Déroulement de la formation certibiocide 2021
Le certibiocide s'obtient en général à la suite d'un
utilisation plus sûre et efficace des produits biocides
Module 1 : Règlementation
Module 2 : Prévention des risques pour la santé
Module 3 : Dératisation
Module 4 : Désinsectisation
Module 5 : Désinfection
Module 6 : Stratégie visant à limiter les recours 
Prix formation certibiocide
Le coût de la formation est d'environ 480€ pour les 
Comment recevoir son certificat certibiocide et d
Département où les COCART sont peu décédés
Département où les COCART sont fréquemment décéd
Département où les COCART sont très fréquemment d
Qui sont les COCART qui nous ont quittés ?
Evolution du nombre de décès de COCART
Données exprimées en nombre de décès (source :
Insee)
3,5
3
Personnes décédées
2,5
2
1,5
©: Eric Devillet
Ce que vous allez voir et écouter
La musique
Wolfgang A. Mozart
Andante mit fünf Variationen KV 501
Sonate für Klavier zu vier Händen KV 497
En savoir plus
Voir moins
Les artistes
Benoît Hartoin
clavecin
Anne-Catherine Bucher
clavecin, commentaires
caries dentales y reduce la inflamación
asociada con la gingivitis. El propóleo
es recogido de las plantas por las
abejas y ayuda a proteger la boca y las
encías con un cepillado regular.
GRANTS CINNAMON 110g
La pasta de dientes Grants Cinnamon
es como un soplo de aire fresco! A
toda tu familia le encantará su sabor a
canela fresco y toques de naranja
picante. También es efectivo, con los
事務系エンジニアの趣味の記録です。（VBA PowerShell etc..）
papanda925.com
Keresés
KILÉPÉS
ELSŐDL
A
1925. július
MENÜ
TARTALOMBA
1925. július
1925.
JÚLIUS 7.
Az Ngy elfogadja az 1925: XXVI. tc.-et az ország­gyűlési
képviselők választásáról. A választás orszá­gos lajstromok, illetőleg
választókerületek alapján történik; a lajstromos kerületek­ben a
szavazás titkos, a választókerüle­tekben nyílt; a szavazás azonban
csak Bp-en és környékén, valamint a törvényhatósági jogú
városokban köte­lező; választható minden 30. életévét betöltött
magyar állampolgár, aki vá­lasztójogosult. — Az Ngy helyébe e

(Action item):
Would you show all lines of the material above that contain the word "pour"?

(Result):
Module 2 : Prévention des risques pour la santé
Le coût de la formation est d'environ 480€ pour les 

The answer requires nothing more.